Wednesday, 6 November 2019

Middle space

The other week I was mulling over some of things that did crop up at ASB.org, not that sadly that site lasted long, and that generally I tended to talk more in and around the role of age regression within being an adult schoolboy as from my vantage point being one comes from being in the headspace of being a adult little boy, legally an adult emotionally and psychologically very much a child of your own childhood era.

One piece of the jigsaw puzzle is how psychologically you get to being in that frame of mind and what it is that is in there and one topic that often raised its head was spanking which usually is seen as both sexual or kink centric but for some goes back into their childhood emotions and so forms a part of being in a psychological state of being a "little boy" again

The Benefits of Getting Spanked by Rodney Calmes

Many people believe that if someone likes to get spanked, it is all sexual. That is not the case all the time. Even though getting spanked has some sexual effects or enhances sexual arousal, there are many non-sexual benefits from getting spanked. What can spankings do for you?

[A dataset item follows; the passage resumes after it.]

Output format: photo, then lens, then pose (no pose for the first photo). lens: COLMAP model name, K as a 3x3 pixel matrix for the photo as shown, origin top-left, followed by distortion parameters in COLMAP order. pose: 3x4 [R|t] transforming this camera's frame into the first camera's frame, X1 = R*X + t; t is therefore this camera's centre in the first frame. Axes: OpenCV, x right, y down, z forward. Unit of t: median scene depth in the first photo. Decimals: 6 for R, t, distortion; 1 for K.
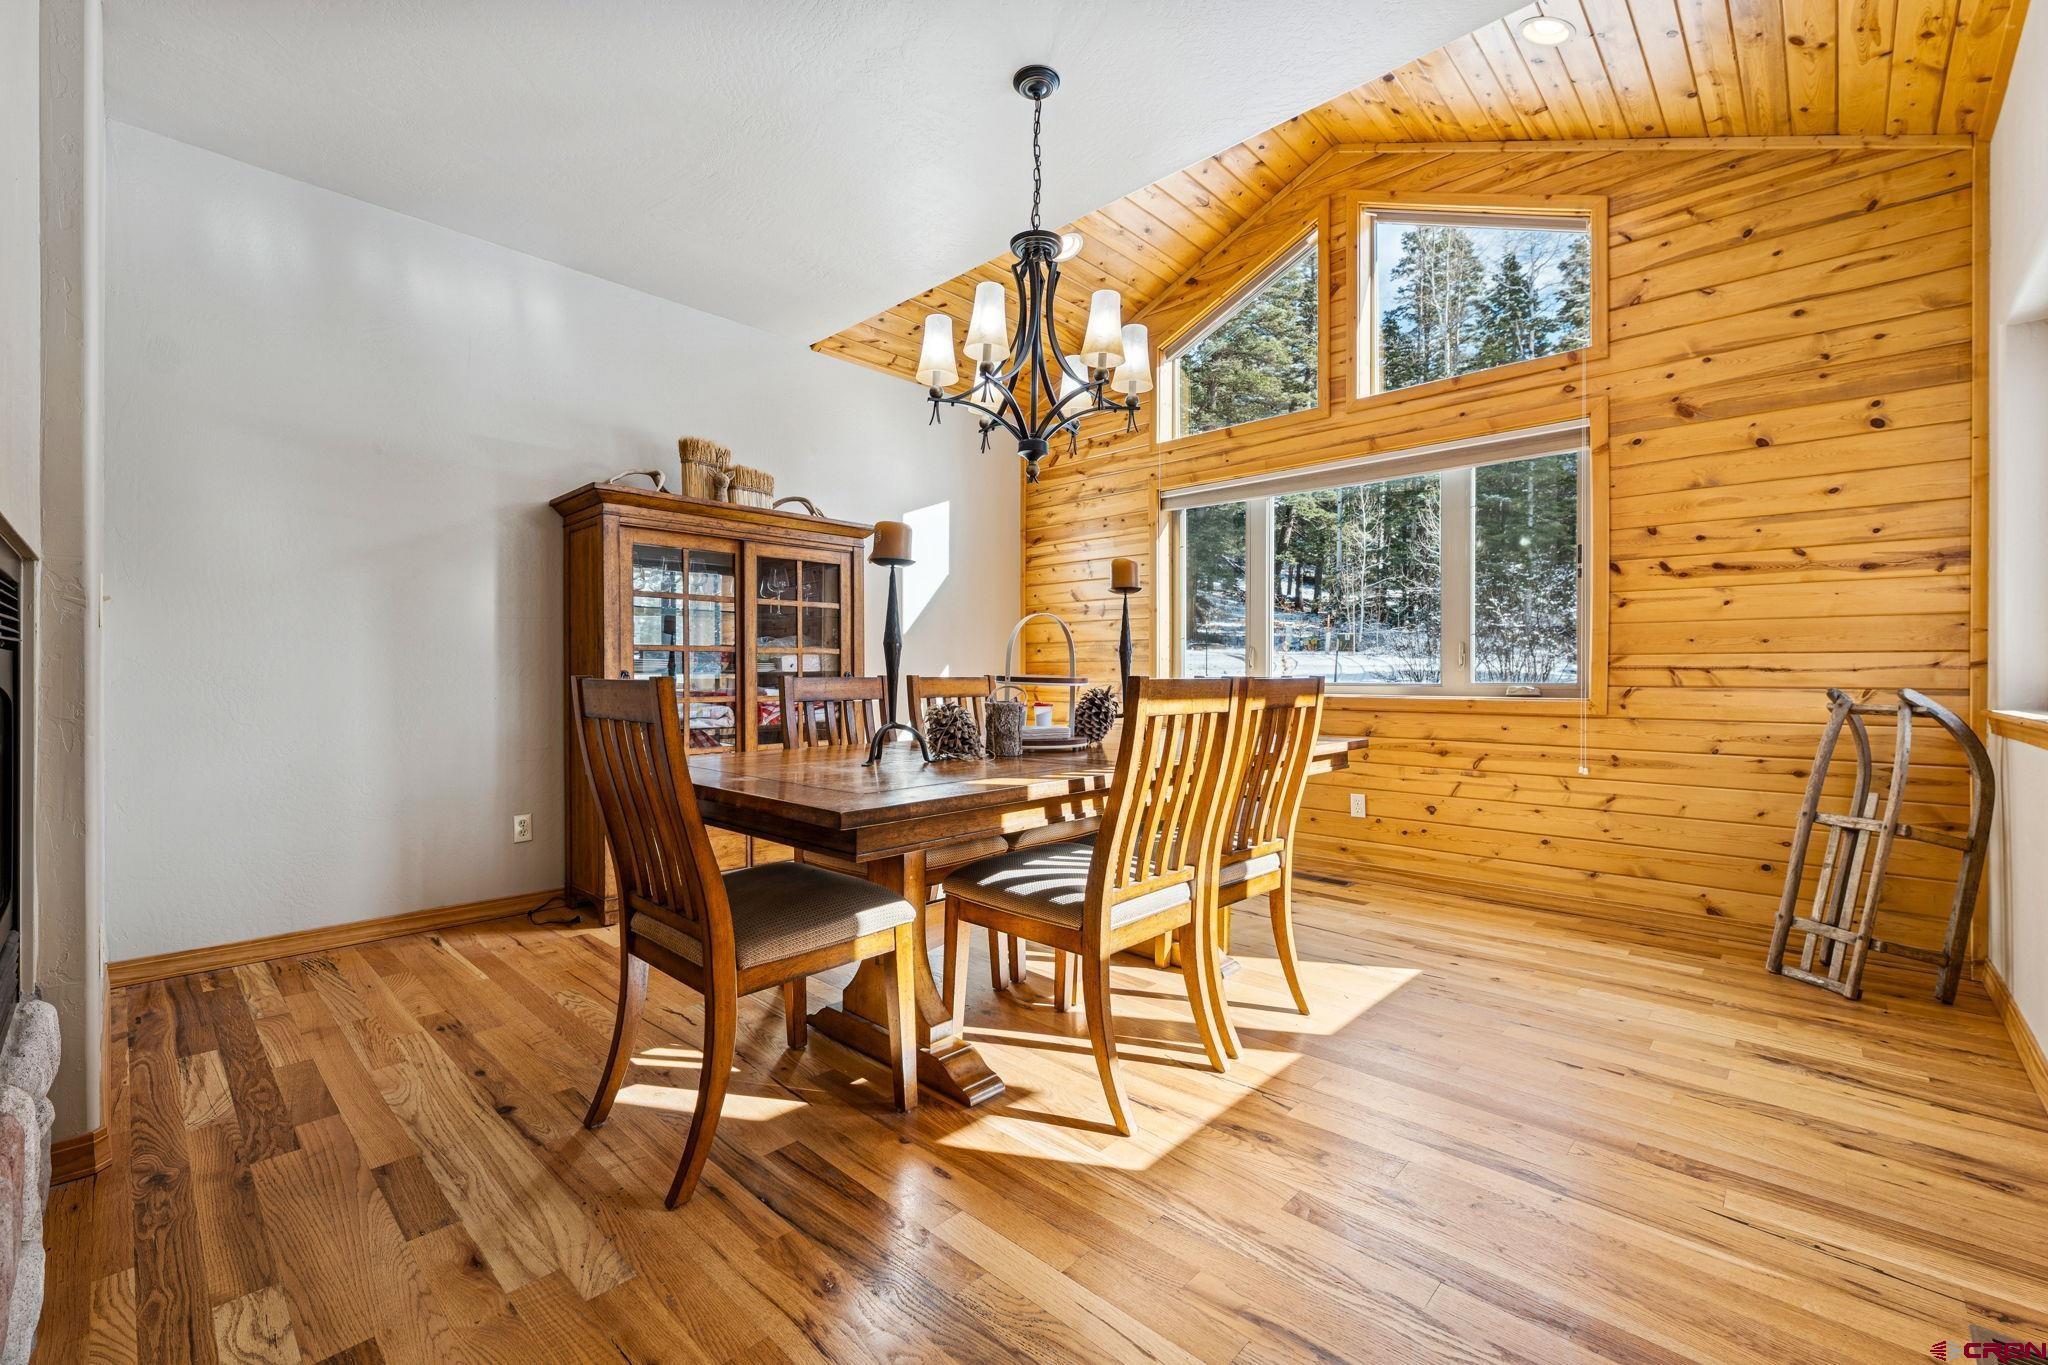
lens RADIAL K [[853.0, 0, 1009.6], [0, 853.0, 675.1], [0, 0, 1]] dist [-0.002025, -0.000054]
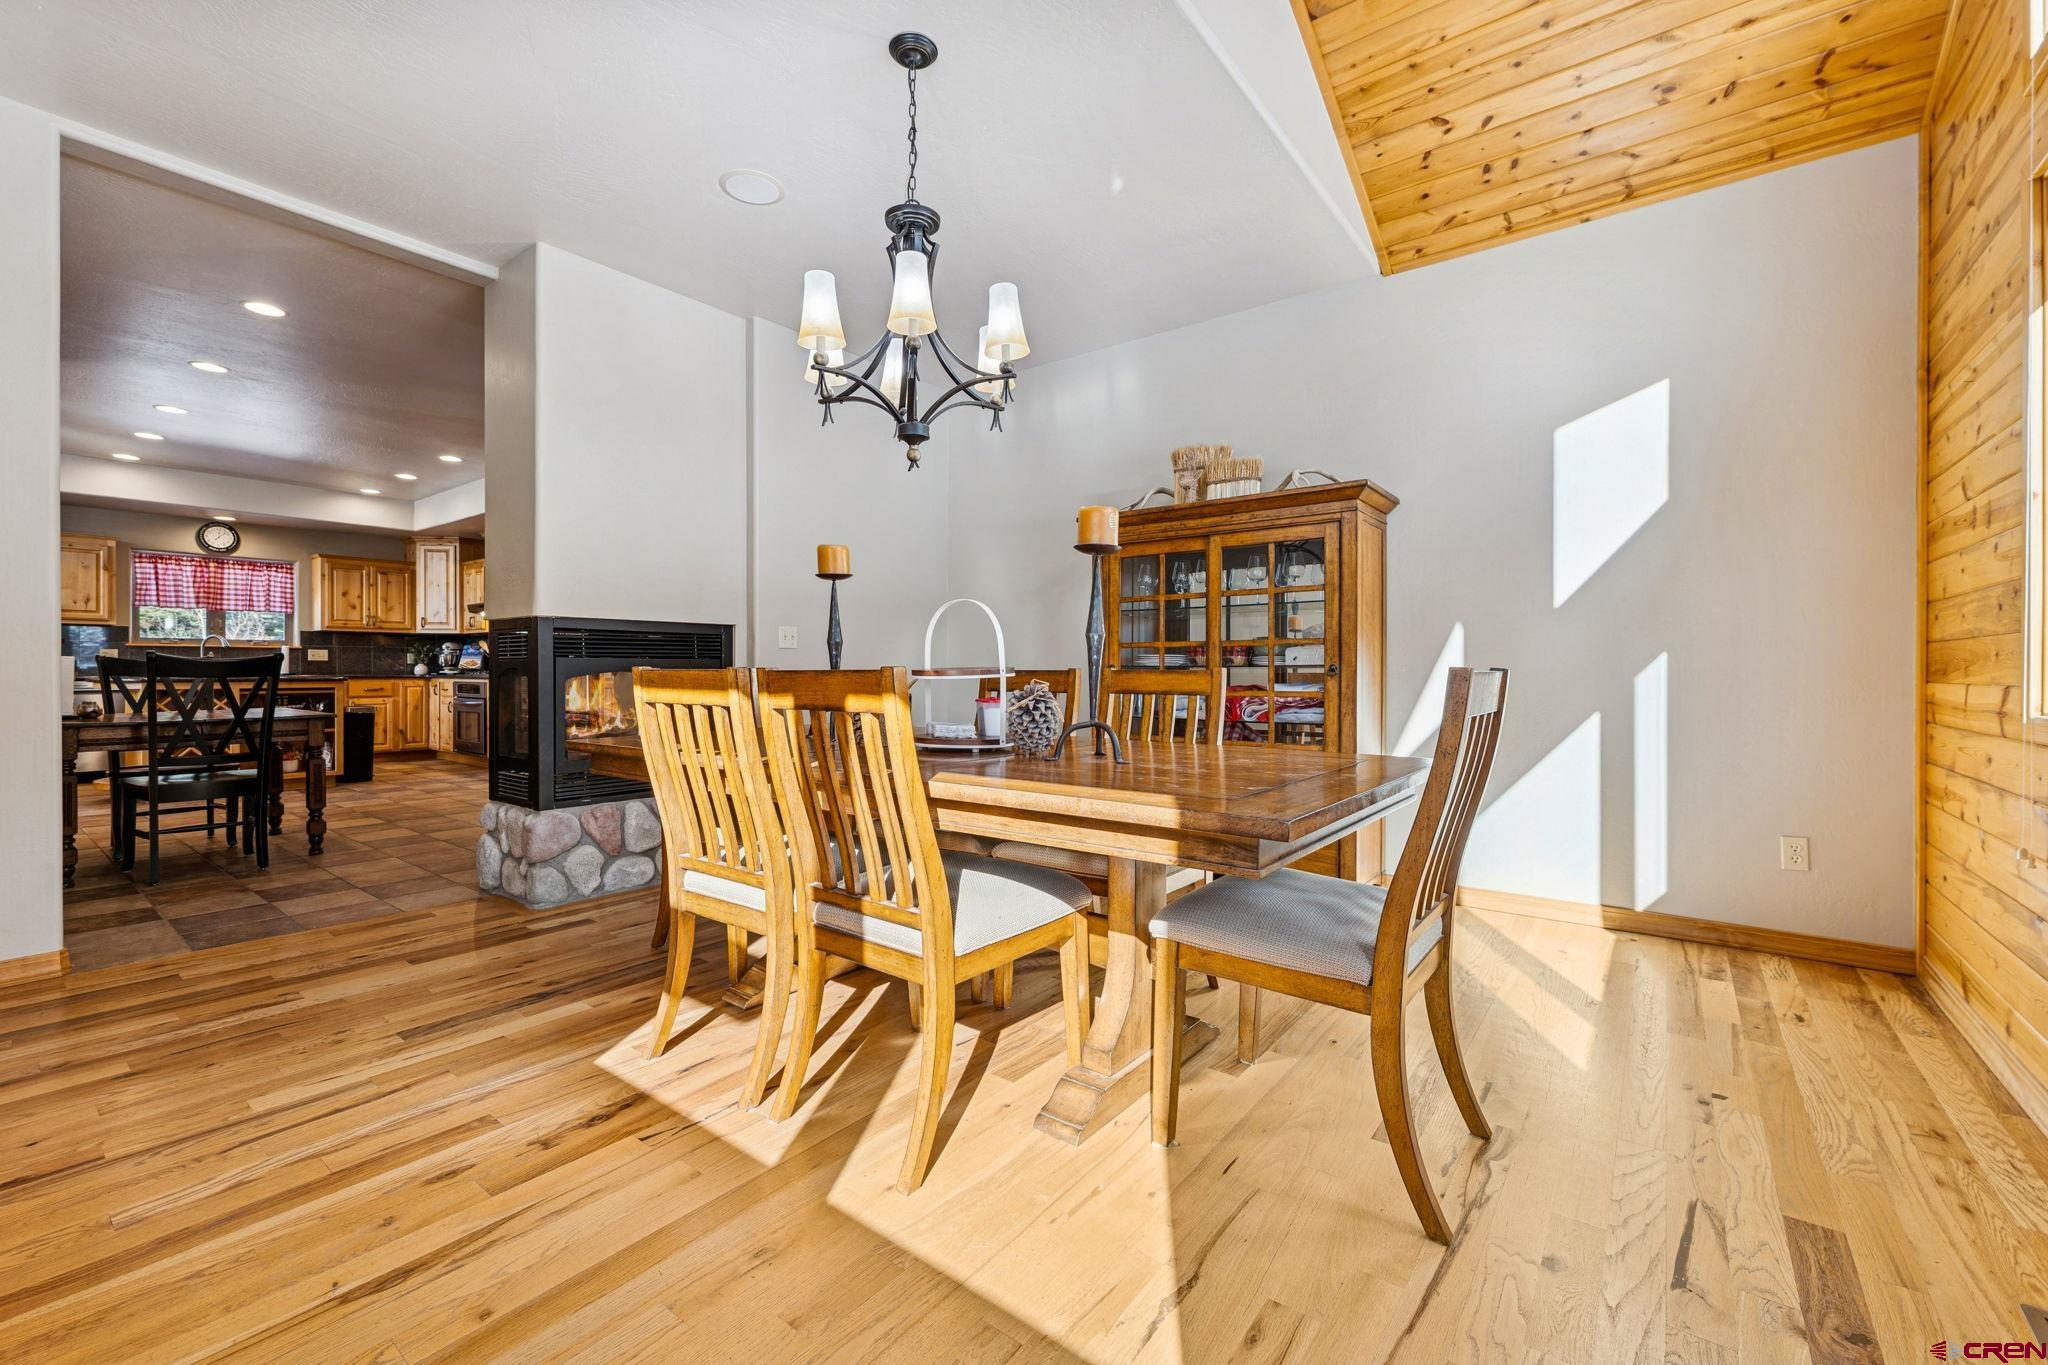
lens RADIAL K [[848.4, 0, 1055.1], [0, 848.4, 664.4], [0, 0, 1]] dist [-0.009828, -0.000946]
pose [[0.126155, 0.000703, -0.992010, 1.133775], [0.001417, 0.999999, 0.000889, -0.007157], [0.992010, -0.001518, 0.126153, 1.164233]]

1. Getting spanked relieves stress.

2. Getting spanked is calming.

3. Getting spanked generates endorphins and puts you in a euphoric state.

4. Getting spanked generates adrenaline and gives an adrenaline rush, especially if you are anticipating getting a very harsh one.

5. Getting spanked lifts moods. Russian psychiatrists have found success in treating depression with bare butt whippings.

6. The marks left from getting spanked is like an art of its own.

7. For some, it can restore feelings of youth.

Don’t be ashamed of getting spanked, enjoy it! For those who never tried it in your adult years, give it a try. You never know, you may like it.


There have been times when personally I have struggled with spanking as an element of being that adult little boy not least in website and on social media it's tended to dominate all discussion to the exclusion of look at the how and why we feel still "little boys" even though the law says we're adults.

That text emboldened however did set out clearly a lot of the elements for and of what I get from being spanked in an adult little boy context starting from the very child-like, child-minded side of me needing discipline, direction and correction as I have little 'native' adult or even older child sense of self including self discipline.

The whole context of being subject to spanking, being 'made' to take it at the will of a 'adult authority figure' and the emotional outcome from given a good spanking restores a strong sense of being that little boy, of being young.

Spanking given some of my issues  around relating to people, understanding appropriate boundaries forms stronger bonds with me especially between myself and adult males. I am wired very much toward physicality helps with bonding.

While it is entirely understandable a adult little boy who was abused in actual childhood would not and may even be could never accept the role of spanking within such relationships or through other outlets such as age play schools and the like, for me it's a core part, the mirror image of how it was to me as a boy. 

I have decided to allow people to spank me without question from now on.